Partitions of unity are a handy technical device. They’re seldom the focus of attention but rather are buried in the middle of proofs.
The name sounds odd, but it’s descriptive. A partition of unity is a set of smooth functions into the interval [0, 1] that add up to 1 at every point. The functions split up (partition) the number 1 (unity) at each point. The functions are chosen to have properties that let you glue together local results to create a global result.
Smooth ramp functions
Proving the existence of partitions of unity with the desired properties isn’t trivial. One of the steps along the way is to prove that you can create functions than ramp up smoothly between constant values. You want to show there are functions f that equal 0 on one side of a closed interval [a, b] and equal 1 on the other side. That is, you can choose f such that f(x) = 0 for x ≤ a and f(x) = 1 for x ≥ b. You can also require f to be monotone increasing over the interval [a, b].

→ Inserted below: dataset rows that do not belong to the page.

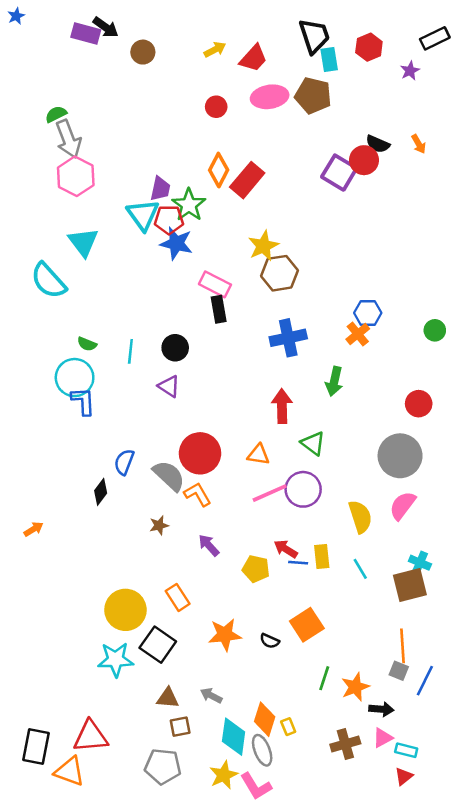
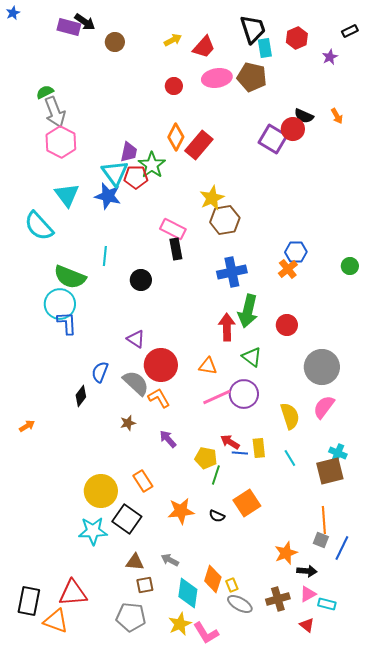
black rectangle: (435, 38) -> (350, 31), size x0.7
blue star: (176, 243) -> (108, 196), moved
green semicircle: (87, 344) -> (70, 277), size x2.0
cyan line: (130, 351) -> (105, 256), moved
green arrow: (334, 381) -> (248, 311), moved, size x1.4
purple triangle: (169, 386) -> (136, 339), moved
red circle: (419, 404) -> (287, 325), moved
green line: (324, 678) -> (216, 475), moved
gray ellipse: (262, 750) -> (240, 604), moved, turned -40
red triangle: (404, 776) -> (307, 625), moved, turned -42

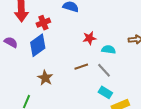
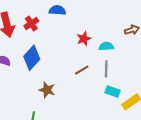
red cross: (43, 23) -> (31, 24), moved
gray line: (104, 70) -> (106, 69), turned 56

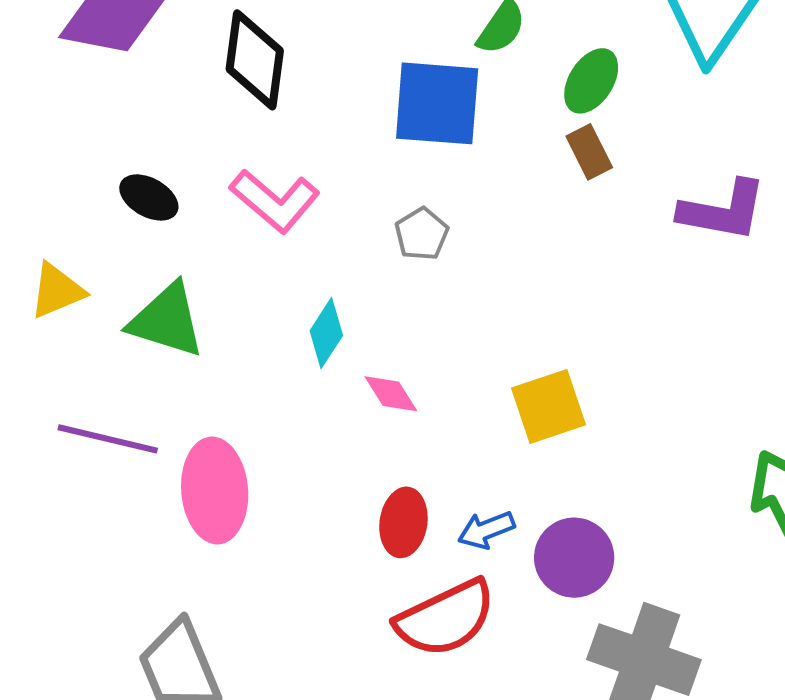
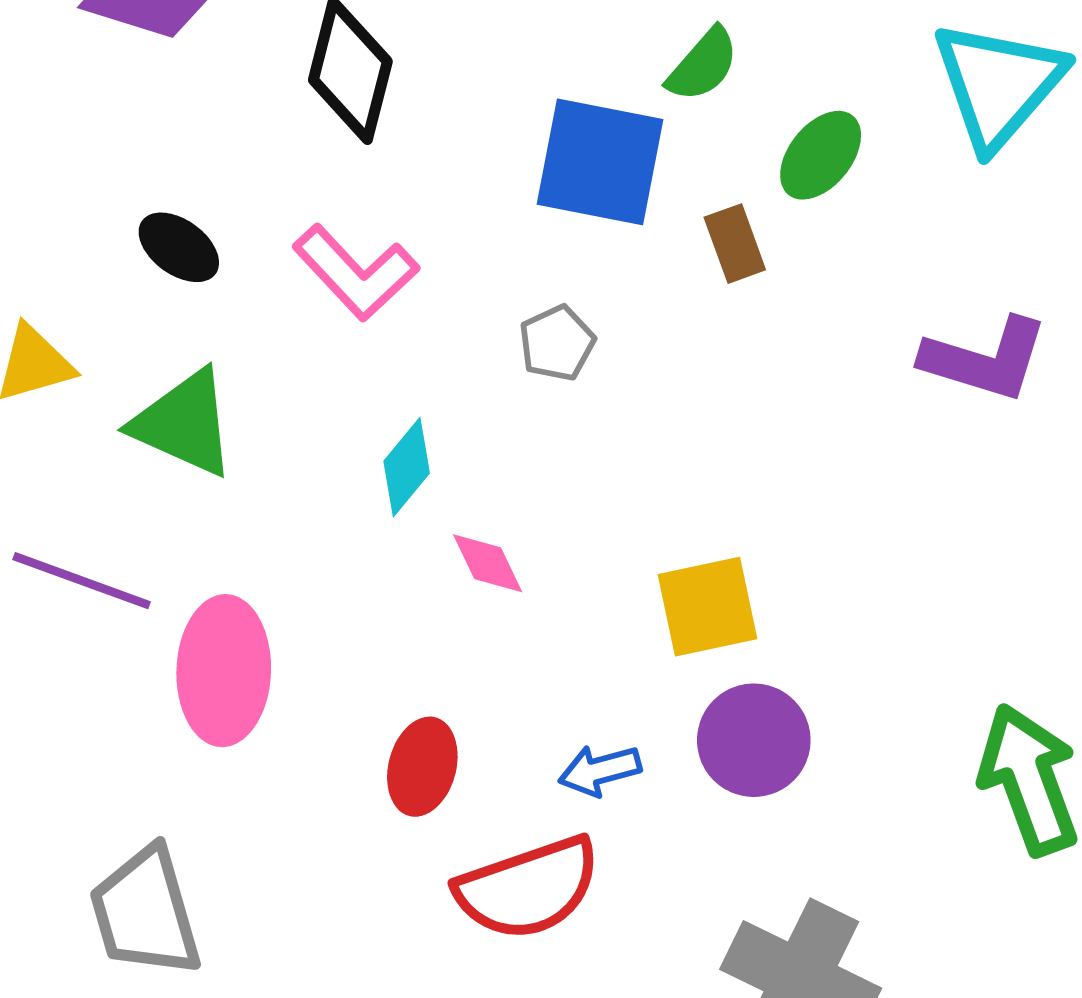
brown rectangle: (589, 152) -> (735, 244), moved
red ellipse: (403, 522) -> (422, 767), moved
purple circle: (574, 558) -> (754, 740), moved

It may seem obvious that smooth ramp functions exist, but they do not exist if you require your functions to have a power series at every point. Ramp functions can be infinitely differentiable, but they cannot be analytic.
Smooth ramp functions are used everywhere, but they’re complicated to write down explicitly.
CW clicks
Morse code is sent over a radio using CW, continuous wave. The name is historical, contrasting with an early method known as damped wave.
To send a dot or a dash, you send a short or a long pulse of a fixed pitch. If you abruptly turn this tone on and off you’ll create noisy side effects called clicks. As I wrote about in this post, an abrupt change in frequency creates broad spectrum side effects, but smoothing the transition greatly reduces the bandwidth.
The recommended rise and fall time for a CW pulse is between 2 and 4 milliseconds. So if a dot is transmitted as a 50 ms pulse, your equipment might shape the pulse to be a 42 ms pulse at full amplitude with 4 ms transitions on each side where the amplitude smoothly rises and falls. That is, you multiply your pulse by a couple of smooth ramp functions as described above.
Here’s a plot for a pulse of a 800 Hz tone.
This minor modification of pulses makes no audible difference to the desired signal but greatly reduces unwanted effects.
One idea I’ve been toying with is to not apodize the pulses but to construct more or less ideal bandlimited rectangular pulse waves to begin with. This is a problem solved in the audio DSP literature by summing bandlimited impulse functions, read out of a wavetable, and then integrating/summing. The solution is used in the so called virtual analog (subtractive) synthesizers, in order to generate the analog basis waveforms in a modulable and strictly bandlimited form.
Of course such a solution loses the constant envelope properties of the conventional Morse code, requires a linear SSB tranceiver and DSP power, and might in fact be less intelligible than the standard solution which retains some wideband clicking. But the remarkable thing is that it can be done almost exactly, on the fly, with arbitrary timing, and if you use minimum phase signals, causally and with provably minimal keying delay. The resulting spectral efficiency ought to be even better than that of straight CW, especially when going HST, and the bandwidth can be exactly controlled simply by changing the bandwidth of impulses in the wavetable.